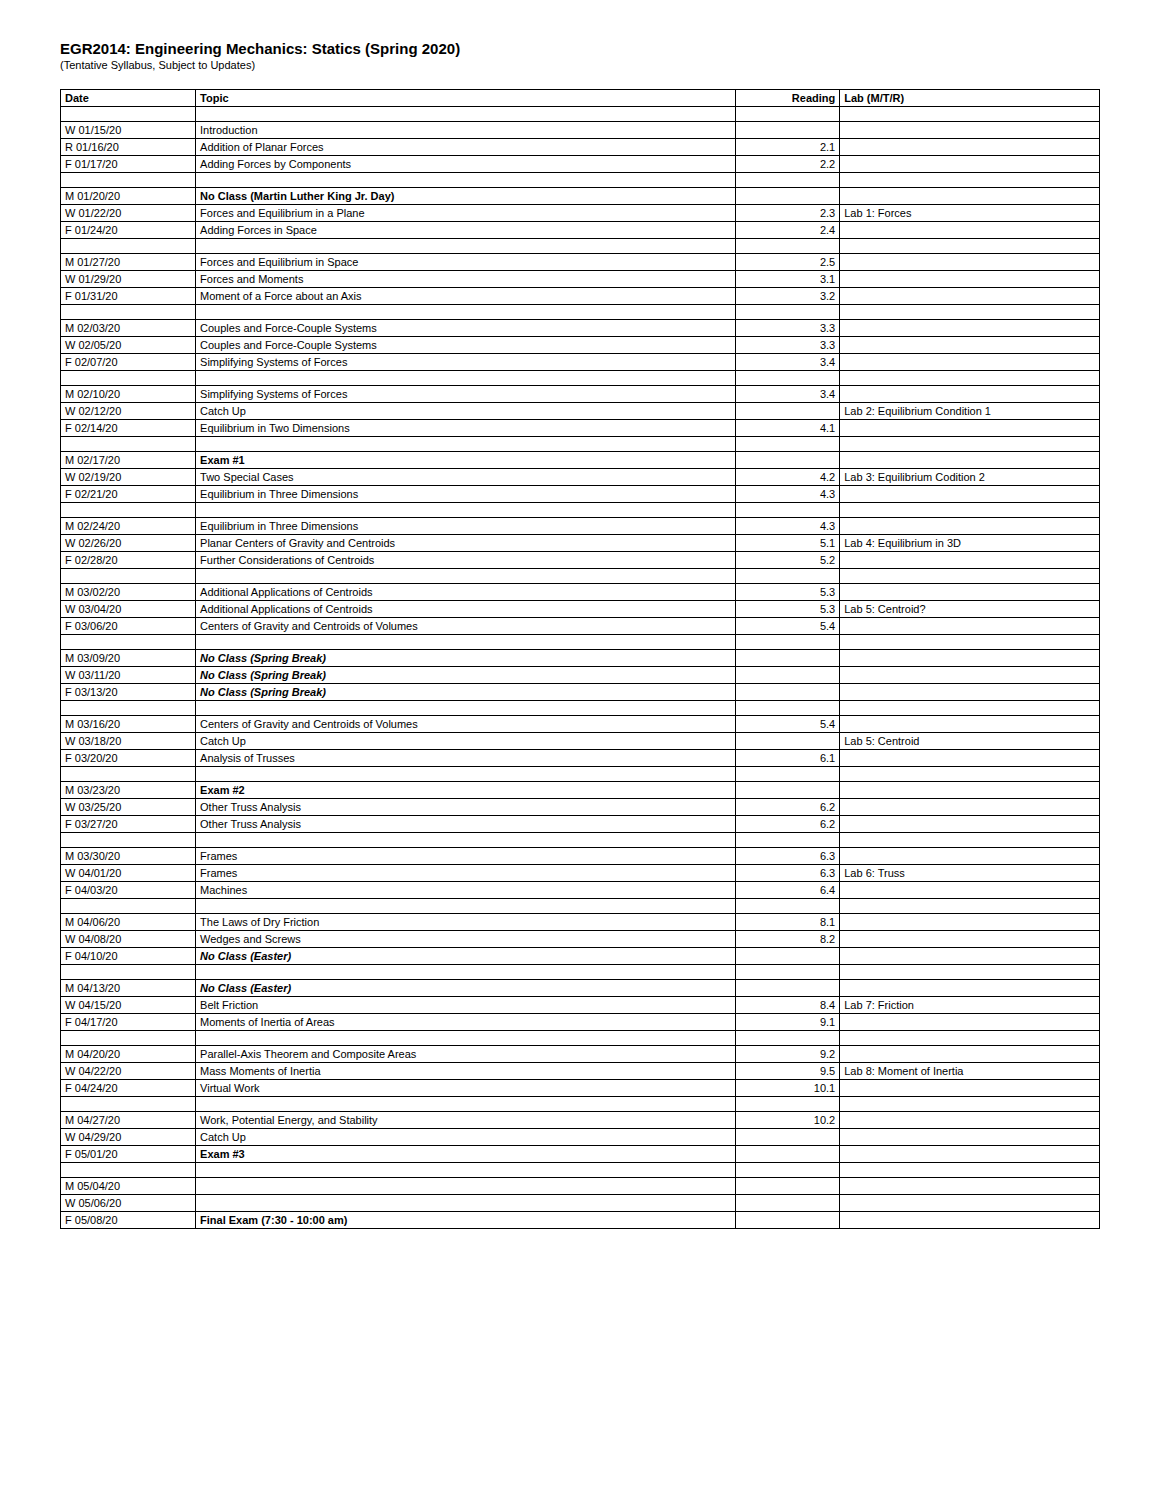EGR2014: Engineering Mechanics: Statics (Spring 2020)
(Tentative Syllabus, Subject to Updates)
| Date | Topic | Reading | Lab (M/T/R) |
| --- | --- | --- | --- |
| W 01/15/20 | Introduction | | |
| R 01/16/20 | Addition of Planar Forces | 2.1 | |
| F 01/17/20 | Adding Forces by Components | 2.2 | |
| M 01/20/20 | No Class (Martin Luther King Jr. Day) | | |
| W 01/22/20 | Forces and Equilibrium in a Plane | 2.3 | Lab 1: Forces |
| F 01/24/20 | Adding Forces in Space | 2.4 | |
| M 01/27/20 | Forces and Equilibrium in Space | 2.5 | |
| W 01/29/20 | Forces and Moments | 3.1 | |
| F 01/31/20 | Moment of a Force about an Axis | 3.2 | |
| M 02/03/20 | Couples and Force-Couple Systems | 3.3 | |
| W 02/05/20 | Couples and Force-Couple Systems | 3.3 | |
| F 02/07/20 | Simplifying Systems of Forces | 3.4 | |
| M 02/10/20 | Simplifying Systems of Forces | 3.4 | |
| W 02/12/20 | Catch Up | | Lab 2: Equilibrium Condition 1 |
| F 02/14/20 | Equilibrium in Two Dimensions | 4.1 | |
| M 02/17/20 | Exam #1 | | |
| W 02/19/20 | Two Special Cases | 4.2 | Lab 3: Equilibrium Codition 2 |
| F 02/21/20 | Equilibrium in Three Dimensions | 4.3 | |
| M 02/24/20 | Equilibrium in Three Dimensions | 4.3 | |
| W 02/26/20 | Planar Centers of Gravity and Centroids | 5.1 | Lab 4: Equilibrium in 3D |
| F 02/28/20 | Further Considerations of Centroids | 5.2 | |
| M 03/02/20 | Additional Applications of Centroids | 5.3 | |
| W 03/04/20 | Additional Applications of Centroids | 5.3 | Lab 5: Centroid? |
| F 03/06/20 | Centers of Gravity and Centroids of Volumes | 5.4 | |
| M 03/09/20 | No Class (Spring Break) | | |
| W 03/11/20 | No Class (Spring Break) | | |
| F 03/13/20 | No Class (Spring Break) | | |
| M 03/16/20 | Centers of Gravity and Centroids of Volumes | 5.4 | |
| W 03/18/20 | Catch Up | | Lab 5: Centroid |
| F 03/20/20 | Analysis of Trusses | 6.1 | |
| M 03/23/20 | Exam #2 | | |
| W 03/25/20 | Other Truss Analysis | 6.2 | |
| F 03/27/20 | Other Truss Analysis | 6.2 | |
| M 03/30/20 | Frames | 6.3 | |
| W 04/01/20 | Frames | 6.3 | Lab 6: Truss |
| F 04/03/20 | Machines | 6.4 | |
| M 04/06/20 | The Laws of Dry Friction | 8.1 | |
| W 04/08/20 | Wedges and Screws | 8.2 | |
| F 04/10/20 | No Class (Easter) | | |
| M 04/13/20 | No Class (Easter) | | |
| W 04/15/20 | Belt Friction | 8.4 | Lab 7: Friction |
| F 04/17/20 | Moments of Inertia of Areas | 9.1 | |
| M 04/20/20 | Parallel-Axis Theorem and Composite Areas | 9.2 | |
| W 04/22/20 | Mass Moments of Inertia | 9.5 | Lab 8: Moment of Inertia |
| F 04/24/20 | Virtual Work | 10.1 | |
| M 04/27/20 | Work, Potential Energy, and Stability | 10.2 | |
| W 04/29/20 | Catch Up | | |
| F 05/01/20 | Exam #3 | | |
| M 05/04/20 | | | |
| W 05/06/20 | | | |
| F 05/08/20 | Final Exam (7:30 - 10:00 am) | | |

-- WORK REQUEST --
Transcribe all entries above exactly. Omit the pictures.

-- WRITTEN RESPONSE --
EGR2014: Engineering Mechanics: Statics (Spring 2020)
(Tentative Syllabus, Subject to Updates)
| Date | Topic | Reading | Lab (M/T/R) |
| --- | --- | --- | --- |
| W 01/15/20 | Introduction | | |
| R 01/16/20 | Addition of Planar Forces | 2.1 | |
| F 01/17/20 | Adding Forces by Components | 2.2 | |
| M 01/20/20 | No Class (Martin Luther King Jr. Day) | | |
| W 01/22/20 | Forces and Equilibrium in a Plane | 2.3 | Lab 1: Forces |
| F 01/24/20 | Adding Forces in Space | 2.4 | |
| M 01/27/20 | Forces and Equilibrium in Space | 2.5 | |
| W 01/29/20 | Forces and Moments | 3.1 | |
| F 01/31/20 | Moment of a Force about an Axis | 3.2 | |
| M 02/03/20 | Couples and Force-Couple Systems | 3.3 | |
| W 02/05/20 | Couples and Force-Couple Systems | 3.3 | |
| F 02/07/20 | Simplifying Systems of Forces | 3.4 | |
| M 02/10/20 | Simplifying Systems of Forces | 3.4 | |
| W 02/12/20 | Catch Up | | Lab 2: Equilibrium Condition 1 |
| F 02/14/20 | Equilibrium in Two Dimensions | 4.1 | |
| M 02/17/20 | Exam #1 | | |
| W 02/19/20 | Two Special Cases | 4.2 | Lab 3: Equilibrium Codition 2 |
| F 02/21/20 | Equilibrium in Three Dimensions | 4.3 | |
| M 02/24/20 | Equilibrium in Three Dimensions | 4.3 | |
| W 02/26/20 | Planar Centers of Gravity and Centroids | 5.1 | Lab 4: Equilibrium in 3D |
| F 02/28/20 | Further Considerations of Centroids | 5.2 | |
| M 03/02/20 | Additional Applications of Centroids | 5.3 | |
| W 03/04/20 | Additional Applications of Centroids | 5.3 | Lab 5: Centroid? |
| F 03/06/20 | Centers of Gravity and Centroids of Volumes | 5.4 | |
| M 03/09/20 | No Class (Spring Break) | | |
| W 03/11/20 | No Class (Spring Break) | | |
| F 03/13/20 | No Class (Spring Break) | | |
| M 03/16/20 | Centers of Gravity and Centroids of Volumes | 5.4 | |
| W 03/18/20 | Catch Up | | Lab 5: Centroid |
| F 03/20/20 | Analysis of Trusses | 6.1 | |
| M 03/23/20 | Exam #2 | | |
| W 03/25/20 | Other Truss Analysis | 6.2 | |
| F 03/27/20 | Other Truss Analysis | 6.2 | |
| M 03/30/20 | Frames | 6.3 | |
| W 04/01/20 | Frames | 6.3 | Lab 6: Truss |
| F 04/03/20 | Machines | 6.4 | |
| M 04/06/20 | The Laws of Dry Friction | 8.1 | |
| W 04/08/20 | Wedges and Screws | 8.2 | |
| F 04/10/20 | No Class (Easter) | | |
| M 04/13/20 | No Class (Easter) | | |
| W 04/15/20 | Belt Friction | 8.4 | Lab 7: Friction |
| F 04/17/20 | Moments of Inertia of Areas | 9.1 | |
| M 04/20/20 | Parallel-Axis Theorem and Composite Areas | 9.2 | |
| W 04/22/20 | Mass Moments of Inertia | 9.5 | Lab 8: Moment of Inertia |
| F 04/24/20 | Virtual Work | 10.1 | |
| M 04/27/20 | Work, Potential Energy, and Stability | 10.2 | |
| W 04/29/20 | Catch Up | | |
| F 05/01/20 | Exam #3 | | |
| M 05/04/20 | | | |
| W 05/06/20 | | | |
| F 05/08/20 | Final Exam (7:30 - 10:00 am) | | |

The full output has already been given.